Work item = Which lines below include the string "camera"? Please show each one.

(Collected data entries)
^^^^^^^^
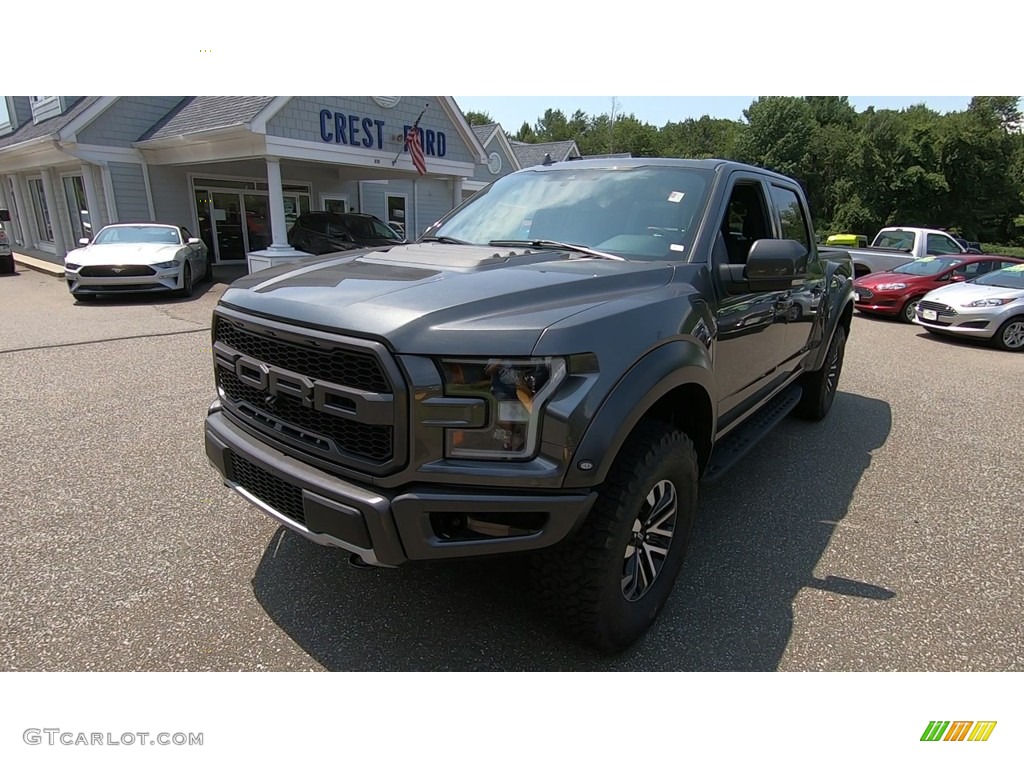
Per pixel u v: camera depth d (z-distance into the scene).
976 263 12.25
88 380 6.09
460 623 2.67
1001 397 6.75
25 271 16.73
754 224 3.72
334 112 14.16
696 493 2.71
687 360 2.44
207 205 17.69
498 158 26.70
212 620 2.64
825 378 5.39
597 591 2.25
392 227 20.47
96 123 14.91
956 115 47.91
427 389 1.97
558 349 2.00
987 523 3.75
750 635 2.67
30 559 3.03
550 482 2.00
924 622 2.80
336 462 2.17
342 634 2.58
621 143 75.88
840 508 3.89
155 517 3.45
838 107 54.28
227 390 2.74
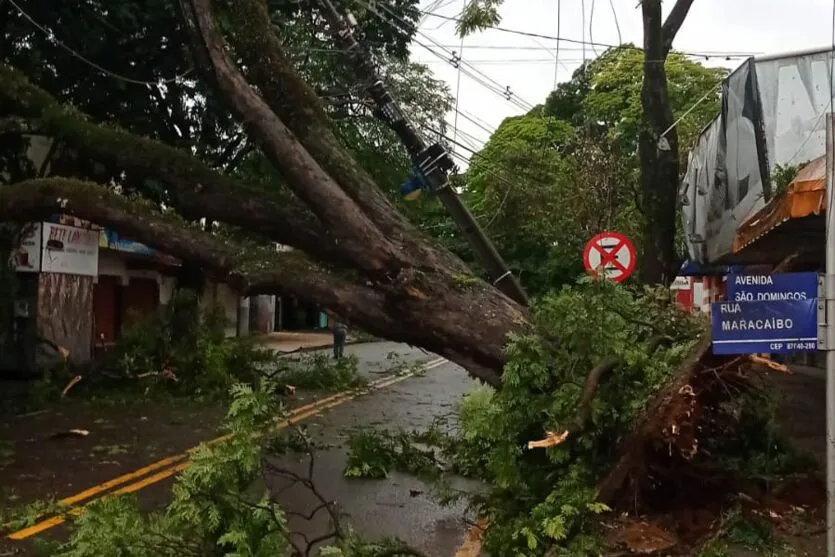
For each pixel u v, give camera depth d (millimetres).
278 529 4570
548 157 25266
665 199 12383
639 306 6879
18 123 8859
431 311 7328
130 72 14078
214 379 14133
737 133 13578
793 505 6445
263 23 8453
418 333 7445
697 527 5898
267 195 8047
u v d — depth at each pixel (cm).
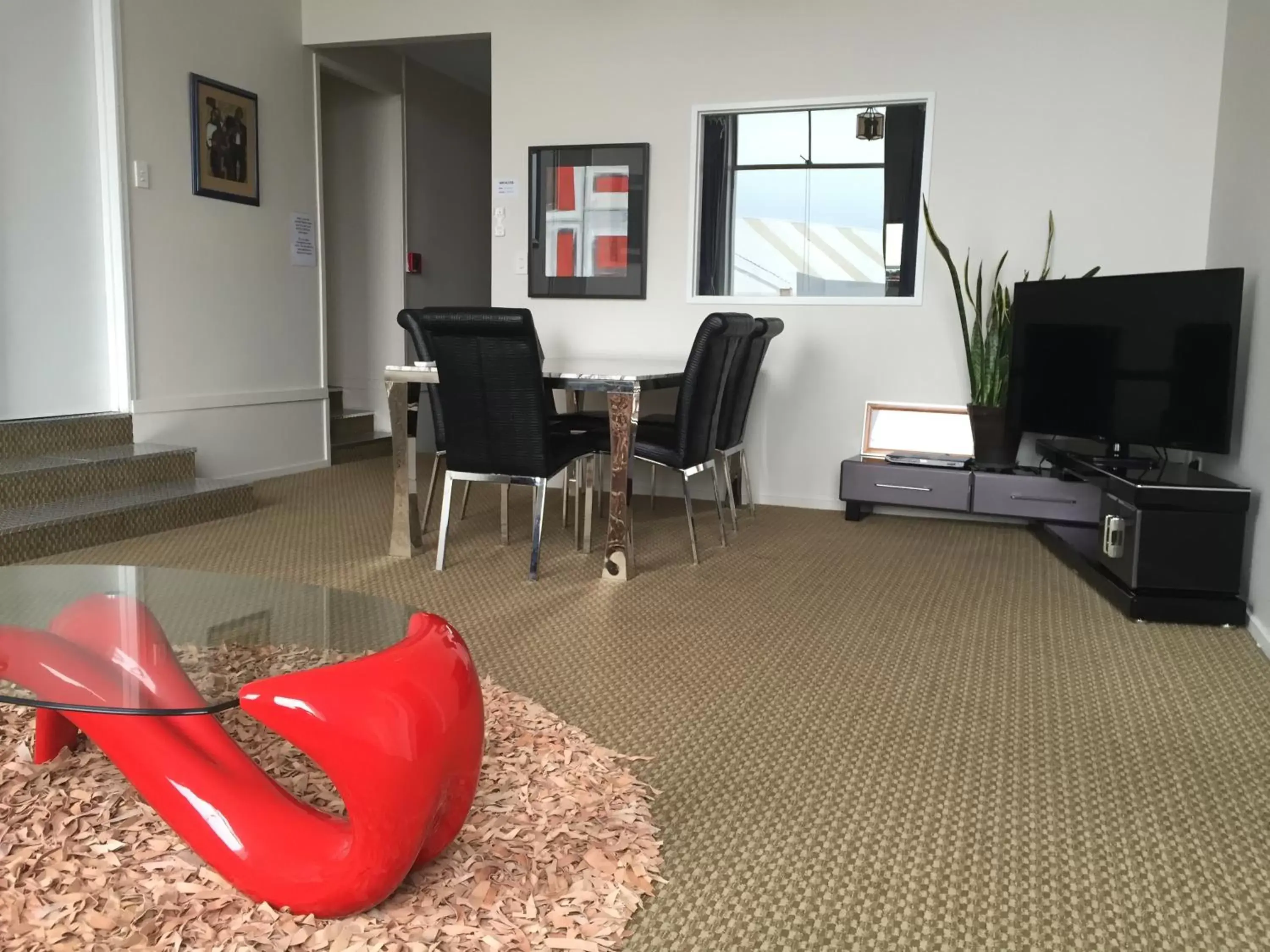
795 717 218
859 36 456
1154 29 420
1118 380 365
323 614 166
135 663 146
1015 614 306
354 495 491
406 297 671
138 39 440
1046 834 168
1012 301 432
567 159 502
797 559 376
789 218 480
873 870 155
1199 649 275
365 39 532
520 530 415
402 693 127
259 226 520
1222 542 298
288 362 549
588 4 493
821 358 478
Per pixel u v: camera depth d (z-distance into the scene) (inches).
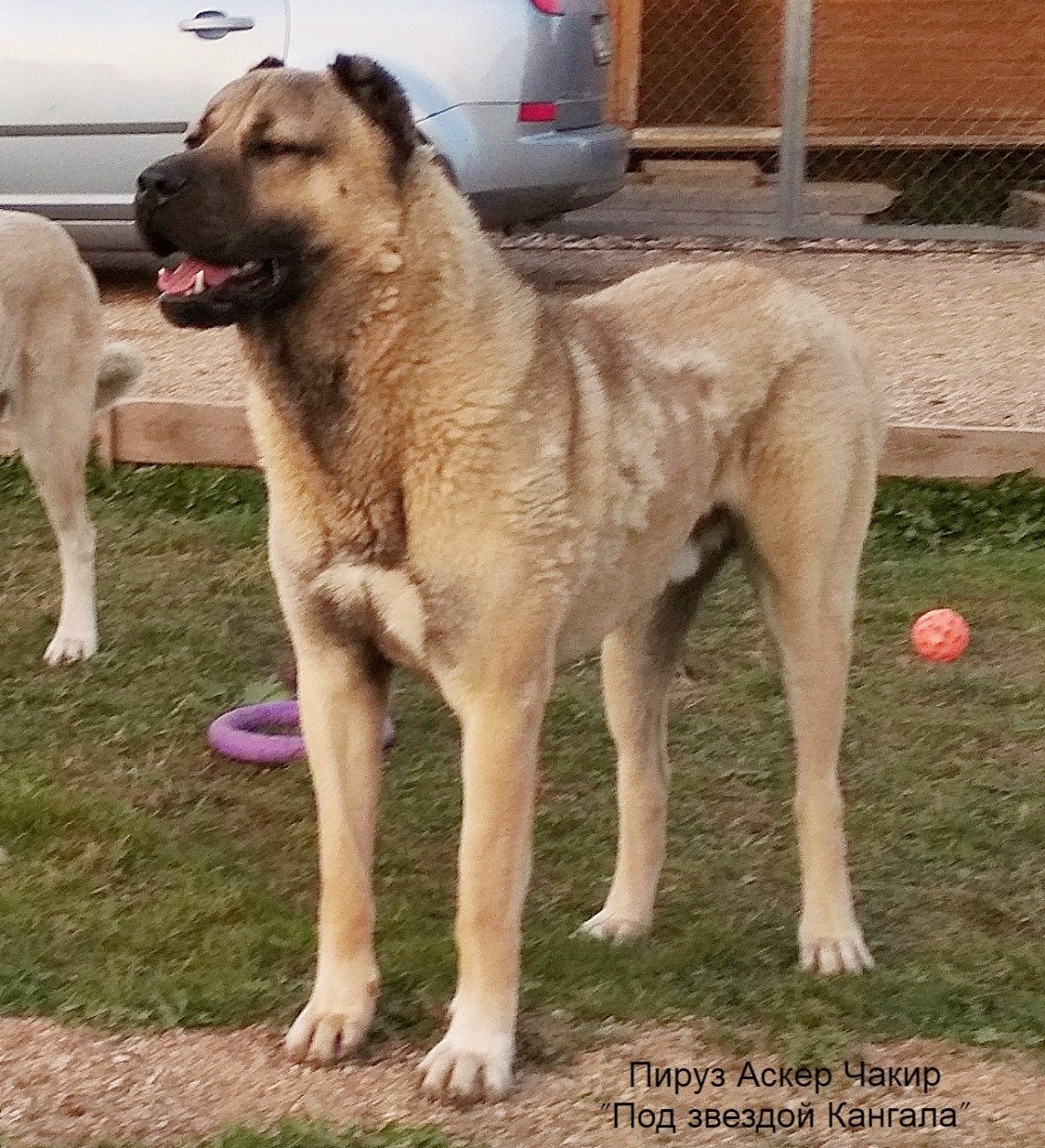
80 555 234.1
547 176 380.5
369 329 124.5
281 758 198.2
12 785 186.1
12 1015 139.3
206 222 123.1
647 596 146.2
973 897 170.6
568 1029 138.3
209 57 364.8
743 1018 141.7
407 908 164.6
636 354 142.9
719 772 200.2
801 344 152.7
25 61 369.4
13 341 224.1
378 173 124.5
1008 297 396.5
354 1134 121.5
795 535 151.4
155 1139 122.6
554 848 180.7
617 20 512.1
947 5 522.3
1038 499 275.3
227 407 291.7
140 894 165.6
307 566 130.1
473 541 125.1
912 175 525.0
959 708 217.3
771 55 526.9
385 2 365.4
^^^^^^^^
Written response =
Per pixel u v: camera depth d (z-distance into the scene).
For each pixel u v, give camera depth d (millimetres).
Per pixel u v: camera depth d (z-distance into the scene) (inches).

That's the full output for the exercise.